* The tasks
- a) Rewrite the paragraph of the Castro tribute article that begins "Various local organizations" as a brief list.
- b) Summarize the Castro tribute article in two sentences.
- c) Quote the Castro tribute article word for word, starting with "Various local organizations" and going on through "a revolutionary hero.".
[start of Passage to read]
“Viva Fidel!”: The Church of the Advocate Hosts Tribute to Deceased Cuban Revolutionary
Chants of “Viva Fidel!” rang out in the gymnasium of the Church of the Advocate at 1801 Diamond St. this past Saturday at a tribute event for deceased Cuban leader, Fidel Castro.
At least 40 people turned up to honor and pay respects to Castro with spoken word poetry, impassioned speeches and music.
Various local organizations came out to table at the church including the Green Party of Philadelphia, the MOVE organization, the All-African People’s Revolutionary Party, the Workers World Party of Philadelphia and the Party for Socialism and Liberation.
Those paying tribute voiced their discontent at the way US media regularly portrays Castro as a dictator rather than as a revolutionary hero.
“We are all inspired by the revolutionary legacy of Fidel Castro,” said Walter Smolarek, a member of the Party for Socialism and Liberation.
Smolarek believes that all people can learn from the example of Castro’s commitment to Cuban people. He disagrees with the way American media portrays Castro and claims it is different from the way the rest of the world views the late Communist leader.
“I think it’s completely ridiculous how he’s portrayed in the US media,” Smolarek said. “It’s out of step with how the rest of the world sees the Cuban revolution.”
Other countries appreciate the solidarity that the Cuban Revolution inspired among its people, Smolarek added.
The All-African People’s Revolutionary Party supports Castro because he helped liberate many regions of Africa, said Yero Okite, a central committee member of the party.
Okite, who has been a member of the party since 1976, praised Castro for opening doors to African-American people who were heavily targeted in acts of racial violence.
“When African people in this country were in trouble here Cuba opened arms to them,” Okite said.
He mentioned Assata Shakur, aunt of the late rapper Tupac Shakur, who currently lives in exile in Cuba.
Kareem, a member of the MOVE organization, said the US never liked Castro.
“Fidel Castro’s my man,” Kareem said.
Now that the former Cuban leader is dead, he wants to know where his brother, Raul Castro, stands.
Shani Akilah, one of the speakers with the Black and Brown Workers’ Collective, is descended from Haitians and spoke about what Castro meant to Haiti.
Akilah said this question was important to her because he grandfather left Cuba to live in Haiti. While there, he built a school and married Akilah’s grandmother.
[end of Passage to read]
[start of Stored rows]
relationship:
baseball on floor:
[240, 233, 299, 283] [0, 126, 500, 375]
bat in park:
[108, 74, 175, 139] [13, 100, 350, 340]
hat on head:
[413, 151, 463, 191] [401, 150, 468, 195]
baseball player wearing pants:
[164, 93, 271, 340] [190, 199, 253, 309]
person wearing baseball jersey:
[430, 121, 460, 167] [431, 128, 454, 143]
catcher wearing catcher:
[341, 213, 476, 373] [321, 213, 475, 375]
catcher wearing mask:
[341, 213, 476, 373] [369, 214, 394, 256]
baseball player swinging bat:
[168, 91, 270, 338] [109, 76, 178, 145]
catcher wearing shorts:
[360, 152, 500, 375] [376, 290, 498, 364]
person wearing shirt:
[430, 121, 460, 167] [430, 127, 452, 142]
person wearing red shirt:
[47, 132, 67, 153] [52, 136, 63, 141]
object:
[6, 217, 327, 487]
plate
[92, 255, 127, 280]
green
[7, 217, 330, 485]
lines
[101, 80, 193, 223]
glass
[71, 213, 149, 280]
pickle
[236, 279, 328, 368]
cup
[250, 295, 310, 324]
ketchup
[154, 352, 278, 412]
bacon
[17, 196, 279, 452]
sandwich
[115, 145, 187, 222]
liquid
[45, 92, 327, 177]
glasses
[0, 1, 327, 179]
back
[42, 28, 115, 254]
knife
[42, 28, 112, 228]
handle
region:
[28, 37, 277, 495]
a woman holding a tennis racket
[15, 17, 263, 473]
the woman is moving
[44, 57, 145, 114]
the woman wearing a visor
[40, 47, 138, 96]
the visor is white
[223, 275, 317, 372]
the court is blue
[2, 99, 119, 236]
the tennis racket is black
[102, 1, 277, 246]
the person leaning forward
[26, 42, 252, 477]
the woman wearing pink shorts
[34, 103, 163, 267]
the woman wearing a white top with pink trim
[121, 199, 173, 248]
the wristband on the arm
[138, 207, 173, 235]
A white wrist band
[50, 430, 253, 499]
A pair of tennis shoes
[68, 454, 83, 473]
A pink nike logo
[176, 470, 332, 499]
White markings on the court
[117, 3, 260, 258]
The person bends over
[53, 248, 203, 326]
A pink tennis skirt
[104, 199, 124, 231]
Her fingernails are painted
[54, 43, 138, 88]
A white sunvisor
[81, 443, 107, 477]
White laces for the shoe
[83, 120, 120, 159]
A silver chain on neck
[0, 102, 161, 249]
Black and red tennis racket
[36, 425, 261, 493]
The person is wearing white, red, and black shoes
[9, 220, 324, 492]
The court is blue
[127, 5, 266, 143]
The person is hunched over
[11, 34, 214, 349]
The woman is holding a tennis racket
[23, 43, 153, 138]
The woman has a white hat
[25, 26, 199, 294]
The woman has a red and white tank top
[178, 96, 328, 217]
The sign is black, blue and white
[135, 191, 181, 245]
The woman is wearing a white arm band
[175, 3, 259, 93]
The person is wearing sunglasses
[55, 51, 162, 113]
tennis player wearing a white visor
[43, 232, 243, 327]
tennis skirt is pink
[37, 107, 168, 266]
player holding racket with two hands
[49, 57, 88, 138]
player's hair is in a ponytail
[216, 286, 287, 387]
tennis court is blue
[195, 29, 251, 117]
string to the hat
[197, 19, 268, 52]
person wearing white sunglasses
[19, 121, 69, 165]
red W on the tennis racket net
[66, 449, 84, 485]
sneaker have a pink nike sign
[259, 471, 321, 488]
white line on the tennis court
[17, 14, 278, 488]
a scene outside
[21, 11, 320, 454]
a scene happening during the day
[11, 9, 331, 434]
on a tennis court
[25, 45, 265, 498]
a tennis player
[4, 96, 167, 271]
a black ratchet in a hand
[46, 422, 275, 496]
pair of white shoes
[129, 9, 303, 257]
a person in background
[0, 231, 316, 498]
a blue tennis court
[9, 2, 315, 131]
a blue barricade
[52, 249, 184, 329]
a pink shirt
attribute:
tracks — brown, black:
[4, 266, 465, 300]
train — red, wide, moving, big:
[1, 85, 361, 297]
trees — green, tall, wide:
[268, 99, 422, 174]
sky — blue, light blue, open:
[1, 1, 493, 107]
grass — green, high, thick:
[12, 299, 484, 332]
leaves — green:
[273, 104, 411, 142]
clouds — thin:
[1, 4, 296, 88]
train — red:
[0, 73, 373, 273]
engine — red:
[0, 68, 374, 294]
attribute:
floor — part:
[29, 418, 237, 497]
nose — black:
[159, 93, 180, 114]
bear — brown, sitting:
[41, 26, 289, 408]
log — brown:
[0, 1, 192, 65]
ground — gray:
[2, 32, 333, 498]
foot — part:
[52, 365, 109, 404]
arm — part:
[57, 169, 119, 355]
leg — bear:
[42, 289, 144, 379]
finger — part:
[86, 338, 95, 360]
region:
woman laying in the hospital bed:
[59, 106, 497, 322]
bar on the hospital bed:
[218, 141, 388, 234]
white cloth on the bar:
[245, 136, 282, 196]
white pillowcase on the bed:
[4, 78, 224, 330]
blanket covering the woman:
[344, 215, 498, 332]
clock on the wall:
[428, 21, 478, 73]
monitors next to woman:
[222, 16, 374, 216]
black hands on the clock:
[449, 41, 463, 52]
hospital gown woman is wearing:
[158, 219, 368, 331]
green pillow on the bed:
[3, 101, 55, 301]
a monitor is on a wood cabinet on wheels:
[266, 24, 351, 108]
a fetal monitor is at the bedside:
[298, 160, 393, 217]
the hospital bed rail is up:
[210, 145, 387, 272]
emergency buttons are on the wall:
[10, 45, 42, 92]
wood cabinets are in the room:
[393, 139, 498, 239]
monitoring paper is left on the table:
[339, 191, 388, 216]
[end of Stored rows]
[start of Stored rows]
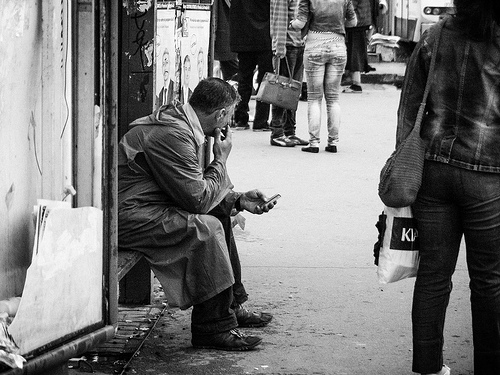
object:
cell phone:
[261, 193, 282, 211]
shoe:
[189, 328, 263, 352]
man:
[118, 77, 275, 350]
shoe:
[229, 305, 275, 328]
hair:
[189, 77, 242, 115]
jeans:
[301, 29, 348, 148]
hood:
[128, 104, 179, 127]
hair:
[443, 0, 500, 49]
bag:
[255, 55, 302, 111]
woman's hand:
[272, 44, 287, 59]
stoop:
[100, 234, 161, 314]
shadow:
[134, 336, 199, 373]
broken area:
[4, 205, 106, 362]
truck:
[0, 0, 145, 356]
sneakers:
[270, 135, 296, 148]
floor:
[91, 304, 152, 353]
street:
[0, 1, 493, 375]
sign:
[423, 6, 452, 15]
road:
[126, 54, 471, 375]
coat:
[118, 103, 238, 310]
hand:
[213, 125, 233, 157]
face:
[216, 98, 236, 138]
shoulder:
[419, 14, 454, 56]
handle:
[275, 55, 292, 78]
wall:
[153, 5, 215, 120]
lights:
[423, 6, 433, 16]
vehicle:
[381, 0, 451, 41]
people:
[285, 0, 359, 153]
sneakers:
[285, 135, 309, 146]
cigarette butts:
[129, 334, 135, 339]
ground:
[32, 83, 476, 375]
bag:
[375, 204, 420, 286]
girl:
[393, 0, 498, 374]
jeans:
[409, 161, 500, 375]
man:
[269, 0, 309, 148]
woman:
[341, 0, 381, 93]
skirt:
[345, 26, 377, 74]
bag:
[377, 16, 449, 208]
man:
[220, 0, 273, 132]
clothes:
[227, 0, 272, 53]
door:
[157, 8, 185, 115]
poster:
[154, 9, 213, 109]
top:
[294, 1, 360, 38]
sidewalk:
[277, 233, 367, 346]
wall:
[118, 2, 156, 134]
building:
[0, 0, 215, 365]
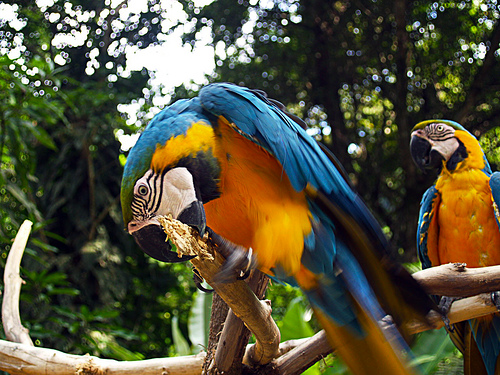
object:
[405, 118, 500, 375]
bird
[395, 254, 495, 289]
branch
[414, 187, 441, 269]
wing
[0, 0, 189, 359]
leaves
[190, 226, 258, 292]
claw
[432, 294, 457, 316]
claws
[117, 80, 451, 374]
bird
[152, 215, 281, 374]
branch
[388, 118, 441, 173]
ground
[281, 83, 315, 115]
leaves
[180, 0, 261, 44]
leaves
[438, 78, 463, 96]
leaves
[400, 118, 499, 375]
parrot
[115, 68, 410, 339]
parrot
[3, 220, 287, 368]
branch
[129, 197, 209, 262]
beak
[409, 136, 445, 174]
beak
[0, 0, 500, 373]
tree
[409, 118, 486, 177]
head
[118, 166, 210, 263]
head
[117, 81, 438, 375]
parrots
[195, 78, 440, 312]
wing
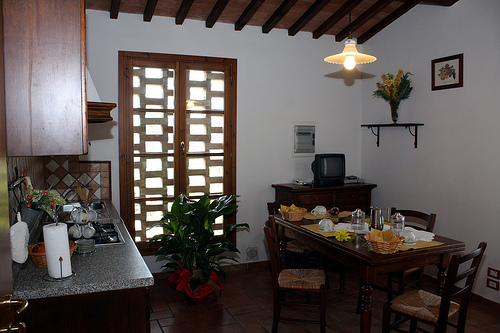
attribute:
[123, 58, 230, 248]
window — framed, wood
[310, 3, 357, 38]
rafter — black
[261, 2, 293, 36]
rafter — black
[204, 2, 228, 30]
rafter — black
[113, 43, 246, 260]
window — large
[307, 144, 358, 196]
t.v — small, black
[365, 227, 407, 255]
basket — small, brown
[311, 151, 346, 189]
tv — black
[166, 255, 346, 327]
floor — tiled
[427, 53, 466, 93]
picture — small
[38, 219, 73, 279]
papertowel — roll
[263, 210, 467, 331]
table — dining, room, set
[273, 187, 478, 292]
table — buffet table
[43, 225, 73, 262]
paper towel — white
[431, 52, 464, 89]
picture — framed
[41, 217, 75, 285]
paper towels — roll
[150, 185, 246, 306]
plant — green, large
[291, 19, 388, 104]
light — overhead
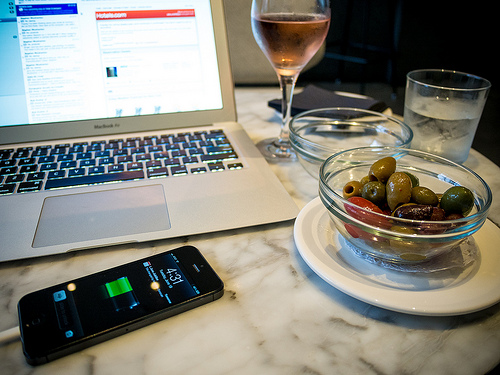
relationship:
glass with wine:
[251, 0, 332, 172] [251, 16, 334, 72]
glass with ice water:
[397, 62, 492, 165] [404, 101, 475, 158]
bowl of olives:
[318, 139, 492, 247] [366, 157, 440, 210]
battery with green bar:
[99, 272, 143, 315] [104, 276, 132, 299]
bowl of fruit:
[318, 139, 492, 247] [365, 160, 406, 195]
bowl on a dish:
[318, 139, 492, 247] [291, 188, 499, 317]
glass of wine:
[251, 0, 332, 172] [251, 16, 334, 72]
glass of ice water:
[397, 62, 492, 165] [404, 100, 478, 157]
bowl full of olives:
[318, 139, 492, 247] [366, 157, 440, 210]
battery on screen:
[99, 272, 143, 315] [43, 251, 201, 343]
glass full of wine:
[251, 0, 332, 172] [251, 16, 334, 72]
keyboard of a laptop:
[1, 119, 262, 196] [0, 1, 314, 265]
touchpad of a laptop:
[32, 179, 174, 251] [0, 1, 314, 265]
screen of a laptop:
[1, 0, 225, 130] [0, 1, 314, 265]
[end of Stored rows]
[start of Stored rows]
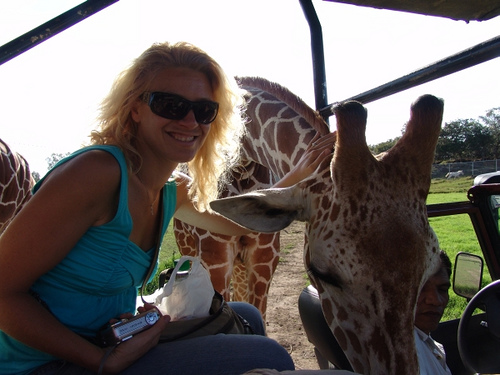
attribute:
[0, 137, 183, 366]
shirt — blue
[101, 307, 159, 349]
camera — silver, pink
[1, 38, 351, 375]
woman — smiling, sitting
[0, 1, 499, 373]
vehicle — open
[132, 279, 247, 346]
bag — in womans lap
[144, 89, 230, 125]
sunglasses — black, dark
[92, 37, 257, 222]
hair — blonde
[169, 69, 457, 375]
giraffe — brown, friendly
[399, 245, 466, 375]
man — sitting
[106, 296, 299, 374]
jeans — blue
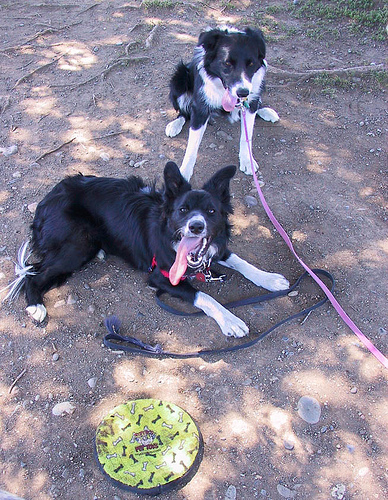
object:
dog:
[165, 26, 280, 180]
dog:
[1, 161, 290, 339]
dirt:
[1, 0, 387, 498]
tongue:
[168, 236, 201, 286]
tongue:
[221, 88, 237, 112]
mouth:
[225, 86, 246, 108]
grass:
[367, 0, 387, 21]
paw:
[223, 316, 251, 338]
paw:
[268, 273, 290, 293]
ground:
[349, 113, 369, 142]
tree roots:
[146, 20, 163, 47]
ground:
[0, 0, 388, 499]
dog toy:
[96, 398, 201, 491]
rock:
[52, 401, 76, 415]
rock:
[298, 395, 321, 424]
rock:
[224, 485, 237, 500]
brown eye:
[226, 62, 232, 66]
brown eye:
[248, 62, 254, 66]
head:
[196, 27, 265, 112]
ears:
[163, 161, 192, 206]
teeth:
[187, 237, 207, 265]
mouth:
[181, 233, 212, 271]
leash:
[end of Stored rows]
* Outputs by task
- a)
Local organizations that tabled at the church:
- Green Party of Philadelphia
- MOVE organization
- All-African People's Revolutionary Party
- Workers World Party of Philadelphia
- Party for Socialism and Liberation

- b) At least 40 people gathered in the gymnasium of the Church of the Advocate at 1801 Diamond St. to honor deceased Cuban leader Fidel Castro with spoken word poetry, speeches and music, and several local organizations tabled at the event. Attendees objected to US media portraying Castro as a dictator rather than a revolutionary hero, and speakers praised his commitment to the Cuban people, his help in liberating regions of Africa and Cuba's welcome to African Americans in trouble.

- c)
Various local organizations came out to table at the church including the Green Party of Philadelphia, the MOVE organization, the All-African People’s Revolutionary Party, the Workers World Party of Philadelphia and the Party for Socialism and Liberation.
Those paying tribute voiced their discontent at the way US media regularly portrays Castro as a dictator rather than as a revolutionary hero.